An ounce of spending cuts worth a pound of tax increases!


An ounce of spending cuts worth a pound of tax increases!

By Gretchen Hamel

You know that feeling you get when you are watching Jeopardy and the answer is so obvious, but the contestant just doesn’t get it? You scream, “Come on!” at the TV. “Everyone knows George Clooney played Dr. Doug Ross on ER!” The contestant gets it wrong, your remote goes flying, and the night ends on a low note. It’s the same feeling I get lately as everyone involved in the fiscal cliff talks continues to focus on the presumed problem–taxes. But the answer couldn’t be more obvious–spending.

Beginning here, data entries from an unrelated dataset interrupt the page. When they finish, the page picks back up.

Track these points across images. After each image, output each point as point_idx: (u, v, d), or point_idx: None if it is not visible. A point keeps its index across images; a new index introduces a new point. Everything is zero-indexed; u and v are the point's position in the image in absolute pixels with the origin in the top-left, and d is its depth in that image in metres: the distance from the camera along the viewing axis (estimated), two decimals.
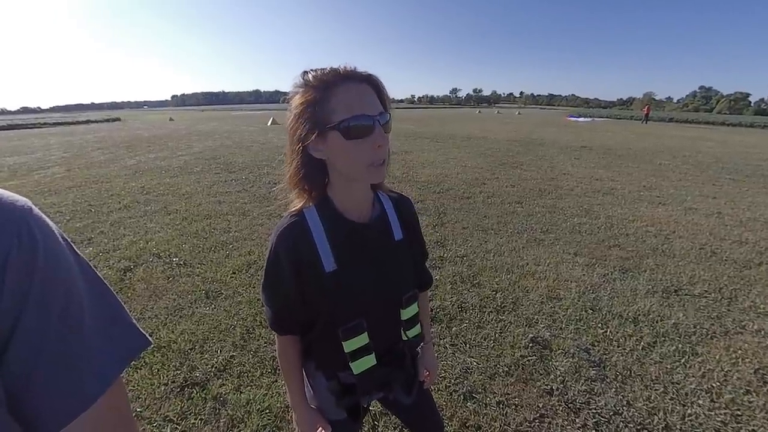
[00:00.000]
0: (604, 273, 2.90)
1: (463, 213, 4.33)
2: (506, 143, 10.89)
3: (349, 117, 0.56)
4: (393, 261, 0.73)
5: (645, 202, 4.88)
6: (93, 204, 4.69)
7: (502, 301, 2.49)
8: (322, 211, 0.66)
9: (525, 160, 7.90)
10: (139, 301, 2.47)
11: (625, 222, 4.09)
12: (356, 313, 0.69)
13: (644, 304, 2.46)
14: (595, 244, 3.47)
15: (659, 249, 3.37)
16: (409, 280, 0.77)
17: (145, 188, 5.47)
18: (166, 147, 10.21)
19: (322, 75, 0.58)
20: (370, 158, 0.59)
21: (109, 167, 7.24)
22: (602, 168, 7.22)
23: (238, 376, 1.79)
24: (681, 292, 2.62)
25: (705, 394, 1.70)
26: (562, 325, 2.24)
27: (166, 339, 2.06)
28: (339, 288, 0.66)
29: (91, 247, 3.34)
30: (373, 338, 0.70)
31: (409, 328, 0.78)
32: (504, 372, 1.84)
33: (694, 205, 4.75)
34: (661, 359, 1.94)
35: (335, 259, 0.66)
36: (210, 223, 3.93)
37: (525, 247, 3.39)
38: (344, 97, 0.57)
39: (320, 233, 0.65)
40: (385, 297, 0.73)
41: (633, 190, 5.54)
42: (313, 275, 0.66)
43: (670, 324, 2.24)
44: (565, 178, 6.22)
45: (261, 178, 6.02)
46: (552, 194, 5.21)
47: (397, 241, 0.74)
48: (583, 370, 1.86)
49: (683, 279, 2.80)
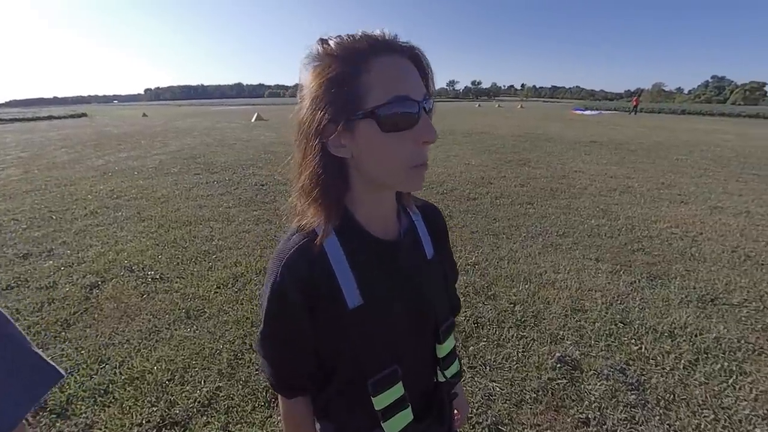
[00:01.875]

Some are starting to grow wise to the tax hike diversion and are sounding the alarm. According to Sen. Tom Coburn, an outspoken leader for sound fiscal policy, Obama’s plan would only affect 7 percent of the deficit.

All this talk for seven percent?

International Monetary Fund Managing Director Christine Lagarde told CNN “an agreement that would only extend tax cuts for the middle class without addressing spending or entitlements would be insufficient to reassure the rest of the world.”

Still, the negotiations have hit the proverbial tax debate brick wall. With the way the debate goes back and forth over raising taxes, you would think Washington believes the deficit can be wiped out with one quickraise (or lack thereof) of the magic tax wand.

In Washington the president’s plan to return to the top marginal rates of the Clinton era is being treated by some like a fun throwback to the plaid-wearing, “Friends”-watching prosperity of the 90s. It isn’t that simple.

The doctor wouldn’t prescribe you Pepto-Bismol to treat a heart attack. And raising taxes won’t reduce the deficit enough to matter. Spending is the driver of the debt, and overspending cannot be ignored, kicked down the road or handed off like bad vegetables to the dog under the table.

If the negations continue with taxes as the main point of contention, our day of reckoning will still be waiting on some yet-to-be-determined date, and the fiscal woes we face will persist.

I love the 90s as much as the next guy, but it’s time Washington got real and admitted the debt, deficit and spending have all gotten out of hand. The 90s-era tax rates won’t fix 2012’s spending problems—only cuts will.